Photographers Can Be Detained If Their Photos Have 'No Apparent Esthetic Value' - uptown
http://www.techdirt.com/articles/20110815/23584515540/police-say-they-can-detain-photographers-if-their-photographs-have-no-apparent-esthetic-value.shtml

======
ColinWright
You might be interested in the discussion from 2 days ago:

<http://news.ycombinator.com/item?id=2884072>

------
swatthatfly
I think this piece is fluff. According to the original article, the story
unfolded a bit differently. A suspicious cop with no 'Aesthetic Values' asked
a photographer for his license. This not being Nazi Germany, the photographer
was offended and talked back, then later publicly complained. He was not
detained as in hauled to a police station, but rather not allowed to leave
before the policeman assessed why he was taking photos in a refinery. The cop
did his job and the journalist his. No story here, other than the cop trying
to be a bully and threaten to use terrorism charges if he feels like it.
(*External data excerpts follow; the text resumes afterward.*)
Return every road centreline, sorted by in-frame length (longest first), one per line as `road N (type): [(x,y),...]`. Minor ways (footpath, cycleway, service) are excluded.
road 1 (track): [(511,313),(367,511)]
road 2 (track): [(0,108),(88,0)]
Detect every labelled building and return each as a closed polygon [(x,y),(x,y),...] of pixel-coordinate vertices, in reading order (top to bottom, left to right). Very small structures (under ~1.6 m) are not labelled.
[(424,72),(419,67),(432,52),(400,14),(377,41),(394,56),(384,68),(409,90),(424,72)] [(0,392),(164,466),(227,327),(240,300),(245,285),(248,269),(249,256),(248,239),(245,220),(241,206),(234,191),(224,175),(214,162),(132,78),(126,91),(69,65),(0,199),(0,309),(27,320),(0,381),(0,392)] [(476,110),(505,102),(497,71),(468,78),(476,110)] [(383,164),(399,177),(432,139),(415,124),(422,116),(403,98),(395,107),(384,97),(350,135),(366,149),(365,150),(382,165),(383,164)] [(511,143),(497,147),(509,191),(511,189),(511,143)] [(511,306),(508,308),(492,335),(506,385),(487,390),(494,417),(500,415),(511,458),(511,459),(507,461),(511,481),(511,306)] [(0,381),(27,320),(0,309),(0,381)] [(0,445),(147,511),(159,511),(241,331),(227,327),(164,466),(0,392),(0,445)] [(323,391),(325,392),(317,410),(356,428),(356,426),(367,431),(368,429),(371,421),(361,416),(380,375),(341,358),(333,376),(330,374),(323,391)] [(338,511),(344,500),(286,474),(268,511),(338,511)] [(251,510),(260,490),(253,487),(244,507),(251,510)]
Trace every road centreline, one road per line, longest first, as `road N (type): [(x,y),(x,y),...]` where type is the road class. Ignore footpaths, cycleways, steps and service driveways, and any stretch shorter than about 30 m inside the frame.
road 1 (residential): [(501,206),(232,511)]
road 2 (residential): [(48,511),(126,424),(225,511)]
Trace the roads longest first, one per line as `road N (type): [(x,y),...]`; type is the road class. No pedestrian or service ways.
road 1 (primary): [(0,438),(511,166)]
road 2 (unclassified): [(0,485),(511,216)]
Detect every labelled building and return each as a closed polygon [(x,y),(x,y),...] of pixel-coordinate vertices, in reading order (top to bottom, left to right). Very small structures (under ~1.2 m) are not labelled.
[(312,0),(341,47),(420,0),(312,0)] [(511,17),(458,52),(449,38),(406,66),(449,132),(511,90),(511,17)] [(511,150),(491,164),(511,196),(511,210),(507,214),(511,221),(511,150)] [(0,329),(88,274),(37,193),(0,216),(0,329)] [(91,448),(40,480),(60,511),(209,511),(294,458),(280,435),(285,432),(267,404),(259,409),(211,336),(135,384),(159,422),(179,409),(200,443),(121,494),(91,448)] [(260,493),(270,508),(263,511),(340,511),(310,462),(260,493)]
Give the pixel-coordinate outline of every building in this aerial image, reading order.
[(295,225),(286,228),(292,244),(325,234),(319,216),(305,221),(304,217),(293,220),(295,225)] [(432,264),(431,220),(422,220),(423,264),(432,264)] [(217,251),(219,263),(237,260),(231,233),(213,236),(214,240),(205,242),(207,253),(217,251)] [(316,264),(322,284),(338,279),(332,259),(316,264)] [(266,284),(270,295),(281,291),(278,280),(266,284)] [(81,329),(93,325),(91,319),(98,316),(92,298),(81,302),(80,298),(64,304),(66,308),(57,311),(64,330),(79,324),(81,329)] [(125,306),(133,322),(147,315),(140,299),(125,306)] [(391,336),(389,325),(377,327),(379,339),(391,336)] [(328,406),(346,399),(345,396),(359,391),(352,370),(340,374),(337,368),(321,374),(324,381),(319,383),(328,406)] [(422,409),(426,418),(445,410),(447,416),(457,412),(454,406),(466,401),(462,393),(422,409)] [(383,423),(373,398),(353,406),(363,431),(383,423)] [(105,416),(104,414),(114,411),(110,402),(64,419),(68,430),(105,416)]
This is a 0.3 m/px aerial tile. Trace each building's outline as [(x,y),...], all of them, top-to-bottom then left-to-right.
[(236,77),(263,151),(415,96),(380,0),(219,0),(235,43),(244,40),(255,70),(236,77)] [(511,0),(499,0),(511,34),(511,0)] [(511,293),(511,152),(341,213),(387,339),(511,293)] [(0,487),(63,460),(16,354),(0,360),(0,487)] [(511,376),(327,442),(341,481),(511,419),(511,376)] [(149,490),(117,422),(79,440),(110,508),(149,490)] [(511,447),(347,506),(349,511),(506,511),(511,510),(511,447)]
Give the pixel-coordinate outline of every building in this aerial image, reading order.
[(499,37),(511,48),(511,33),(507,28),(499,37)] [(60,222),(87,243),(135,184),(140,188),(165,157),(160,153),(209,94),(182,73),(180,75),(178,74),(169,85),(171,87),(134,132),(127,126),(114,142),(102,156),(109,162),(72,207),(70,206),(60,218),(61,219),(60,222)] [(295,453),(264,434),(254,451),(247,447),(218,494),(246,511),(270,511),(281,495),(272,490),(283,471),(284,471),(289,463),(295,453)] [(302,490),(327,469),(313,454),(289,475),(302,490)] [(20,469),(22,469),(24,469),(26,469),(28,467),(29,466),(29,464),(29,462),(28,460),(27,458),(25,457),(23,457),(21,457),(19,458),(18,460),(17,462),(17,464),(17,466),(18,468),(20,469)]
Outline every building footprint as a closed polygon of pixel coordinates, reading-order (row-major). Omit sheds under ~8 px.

This
is business as usual it seems anyways.

    
    
        1 After running Wolff's driver's license, Kahn left the scene without ordering Wolff to desist.
    
        2 Legally, a police detention has occurred when "a reasonable individual" in that circumstance would be believe he or she is not free to leave 
    

<http://www.lbpost.com/life/greggory/12188>

------
guard-of-terra
In other news: <http://www.artlebedev.com/everything/photo-ok/>

I don't see how limiting right to make shots of public space it is good for a
society. I think it simply isn't and the said right should be codified.

------
tzs
I'm getting really close to automatically flagging anything from TechDirt. I
don't recall ever seeing a worthwhile story on TechDirt that wasn't covered
much more accurately elsewhere.

------
bediger
Most vacation snapshots have no apparent esthetic value. Virtually all
"partying people" have no esthetic value. If this pseudo-law will deter people
from taking poorly composed, red-eyed, overly-flash-filled shots of tipsy
partiers, I'm all for it.

Talk about your unintended consequence!

------
fedorabbit
I thought it's in Europe... California? who came up with this horrible idea?